Entièrement d’accord avec toi quant à l’importance du traducteur dans un roman écrit en langue étrangère. Si j’ai déjà souligné cette importance à plusieurs reprises, c’est vrai que je devrais prendre la peine de noter à chaque fois le nom du traducteur et la langue d’origine du roman.
Quant à l’histoire, elle doit être intense à lire.
Je confirme que c’est un récit intense mais en même temps, il se lit très bien grâce à une plume très fluide et puissante à la fois. Ici, la traductrice nous a expliqué avoir utilisé quelques expressions du Jura pour rendre le dialecte de la région montagneuse où se déroule l’histoire. C’est vrai que dans beaucoup de pays, les dialectes sont encore très parlés et c’est délicat de le rendre en français où nous avons une langue bien plus standardisée !
bonjour, comment vas tu? merci pour la découverte. passe un bon week end et à bientôt!
Je l’ai mis dans mon pense-bête sur Babelio parce qu’il n’est pas dans ma médiathèque en ville (et c’est inutile que je le cherche dans celle de mon village, enfin de ma petite ville…). Il me tente ce roman parce qu’en plus je ne connais pas vraiment d’auteurs croates, enfin je crois. Apparemment mes messages passent, j’imagine que tu modères tes commentaires.
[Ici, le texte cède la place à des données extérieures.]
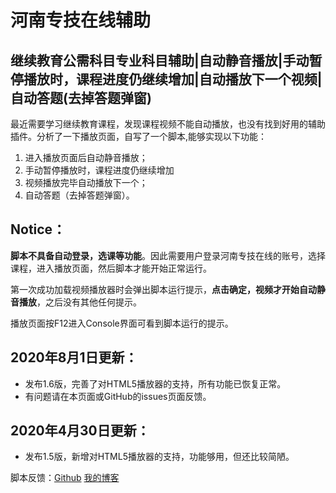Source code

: # 河南专技在线辅助

## 继续教育公需科目专业科目辅助|自动静音播放|手动暂停播放时，课程进度仍继续增加|自动播放下一个视频|自动答题(去掉答题弹窗)

最近需要学习继续教育课程，发现课程视频不能自动播放，也没有找到好用的辅助插件。分析了一下播放页面，自写了一个脚本,能够实现以下功能：

 1. 进入播放页面后自动静音播放；
 2. 手动暂停播放时，课程进度仍继续增加
 3. 视频播放完毕自动播放下一个；
 4. 自动答题（去掉答题弹窗）。

## Notice：

**脚本不具备自动登录，选课等功能**。因此需要用户登录河南专技在线的账号，选择课程，进入播放页面，然后脚本才能开始正常运行。

第一次成功加载视频播放器时会弹出脚本运行提示，**点击确定，视频才开始自动静音播放**，之后没有其他任何提示。

播放页面按F12进入Console界面可看到脚本运行的提示。

## 2020年8月1日更新：
- 发布1.6版，完善了对HTML5播放器的支持，所有功能已恢复正常。
- 有问题请在本页面或GitHub的issues页面反馈。

## 2020年4月30日更新：
- 发布1.5版，新增对HTML5播放器的支持，功能够用，但还比较简陋。

脚本反馈：[Github][1]
         [我的博客][2]　


  [1]:https://github.com/huangdiv/user-scripts/issues/2
  [2]:https://huangdiv.com/tech/ghlearning-assist/

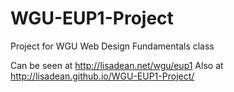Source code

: # WGU-EUP1-Project
Project for WGU Web Design Fundamentals class

Can be seen at http://lisadean.net/wgu/eup1
Also at http://lisadean.github.io/WGU-EUP1-Project/
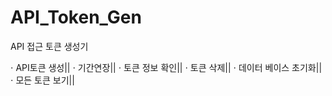 # API_Token_Gen
API 접근 토큰 생성기

$\cdot$ API토큰 생성||
$\cdot$ 기간연장||
$\cdot$ 토큰 정보 확인||
$\cdot$ 토큰 삭제||
$\cdot$ 데이터 베이스 초기화||
$\cdot$ 모든 토큰 보기||
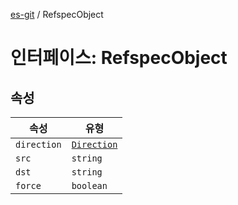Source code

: [es-git](../globals.md) / RefspecObject

# 인터페이스: RefspecObject

## 속성

| 속성 | 유형 |
| ------ | ------ |
| <a id="direction"></a> `direction` | [`Direction`](../type-aliases/Direction.md) |
| <a id="src"></a> `src` | `string` |
| <a id="dst"></a> `dst` | `string` |
| <a id="force"></a> `force` | `boolean` |
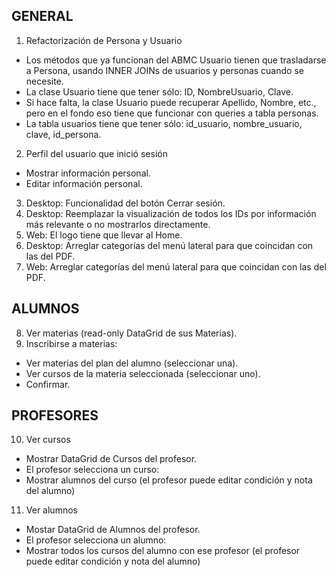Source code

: ## GENERAL  
1. Refactorización de Persona y Usuario  
  * Los métodos que ya funcionan del ABMC Usuario tienen que trasladarse a Persona, usando INNER JOINs de usuarios y personas cuando se necesite.  
  * La clase Usuario tiene que tener sólo: ID, NombreUsuario, Clave.  
  * Si hace falta, la clase Usuario puede recuperar Apellido, Nombre, etc., pero en el fondo eso tiene que funcionar con queries a tabla personas.  
  * La tabla usuarios tiene que tener sólo: id_usuario, nombre_usuario, clave, id_persona.  
2. Perfil del usuario que inició sesión  
  * Mostrar información personal.  
  * Editar información personal.  
3. Desktop: Funcionalidad del botón Cerrar sesión.  
4. Desktop: Reemplazar la visualización de todos los IDs por información más relevante o no mostrarlos directamente.  
5. Web: El logo tiene que llevar al Home.  
6. Desktop: Arreglar categorías del menú lateral para que coincidan con las del PDF.  
7. Web: Arreglar categorías del menú lateral para que coincidan con las del PDF.  


## ALUMNOS  
8. Ver materias (read-only DataGrid de sus Materias).  
9. Inscribirse a materias:  
  * Ver materias del plan del alumno (seleccionar una).  
  * Ver cursos de la materia seleccionada (seleccionar uno).  
  * Confirmar.  

## PROFESORES  
10. Ver cursos  
  * Mostrar DataGrid de Cursos del profesor.  
  * El profesor selecciona un curso:  
   * Mostrar alumnos del curso (el profesor puede editar condición y nota del alumno)  

11. Ver alumnos  
  * Mostar DataGrid de Alumnos del profesor.  
  * El profesor selecciona un alumno:  
   * Mostrar todos los cursos del alumno con ese profesor (el profesor puede editar condición y nota del alumno)  
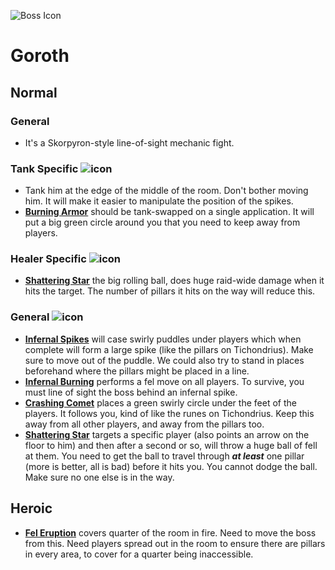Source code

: ![Boss Icon](http://wow.zamimg.com/images/wow/journal/ui-ej-boss-goroth.png)
# Goroth

## Normal

### General

- It's a Skorpyron-style line-of-sight mechanic fight.

### Tank Specific ![icon](https://vignette4.wikia.nocookie.net/wowwiki/images/7/7e/Icon-class-role-tank-42x42.png/revision/latest/scale-to-width-down/20?cb=20131012150650)

- Tank him at the edge of the middle of the room. Don't bother moving him. It will make it easier to manipulate the position of the spikes.
- [**Burning Armor**]() should be tank-swapped on a single application. It will put a big green circle around you that you need to keep away from players.

### Healer Specific ![icon](https://vignette4.wikia.nocookie.net/wowwiki/images/0/07/Icon-class-role-healer-42x42.png/revision/latest/scale-to-width-down/20?cb=20131012150650)

- [**Shattering Star**]() the big rolling ball, does huge raid-wide damage when it hits the target. The number of pillars it hits on the way will reduce this.

### General ![icon](https://vignette4.wikia.nocookie.net/wowwiki/images/3/3f/Icon-class-role-dealer-42x42.png/revision/latest/scale-to-width-down/20?cb=20131012150649)

- [**Infernal Spikes**]() will case swirly puddles under players which when complete will form a large spike (like the pillars on Tichondrius). Make sure to move out of the puddle. We could also try to stand in places beforehand where the pillars might be placed in a line.
- [**Infernal Burning**]() performs a fel move on all players. To survive, you must line of sight the boss behind an infernal spike.
- [**Crashing Comet**]() places a green swirly circle under the feet of the players. It follows you, kind of like the runes on Tichondrius. Keep this away from all other players, and away from the pillars too.
- [**Shattering Star**]() targets a specific player (also points an arrow on the floor to him) and then after a second or so, will throw a huge ball of fell at them. You need to get the ball to travel through ***at least*** one pillar (more is better, all is bad) before it hits you. You cannot dodge the ball. Make sure no one else is in the way.

## Heroic

- [**Fel Eruption**]() covers quarter of the room in fire. Need to move the boss from this. Need players spread out in the room to ensure there are pillars in every area, to cover for a quarter being inaccessible.
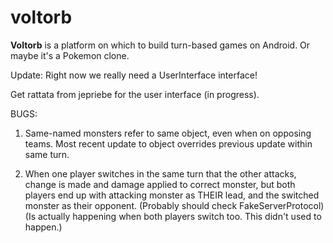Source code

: voltorb
=======

**Voltorb** is a platform on which to build turn-based games on
  Android. Or maybe it's a Pokemon clone.

  Update: Right now we really need a UserInterface interface!
  
  Get rattata from jepriebe for the user interface (in progress).
  
  BUGS:
  
  1) Same-named monsters refer to same object, even when on opposing teams. 
	 Most recent update to object overrides previous update within same turn.
	 
  2) When one player switches in the same turn that the other attacks, 
	 change is made and damage applied to correct monster, but both players
	 end up with attacking monster as THEIR lead, and the switched monster
	 as their opponent. (Probably should check FakeServerProtocol)
	 (Is actually happening when both players switch too. This didn't used to happen.)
Malheureusement, Les Argonautes sont encore une maison d’édition un peu confidentielle et les auteurs croates ne sont pas hyper diffusés. Je te recommande cependant Miracle à la combe aux aspics, très drôle, que j’ai chroniqué il y a quelques mois (https://des-romans-mais-pas-seulement.fr/romans/miracle-a-la-combe-aux-aspics-ante-tomic/) et L’eau rouge de Jurica Pavičić, un polar (enquête sur une disparition) qui revient aussi sur une vingtaine d’années de l’histoire du pays. Ce n’est pas violent et passionnant (et sans doute plus facilement disponible en bibliothèque).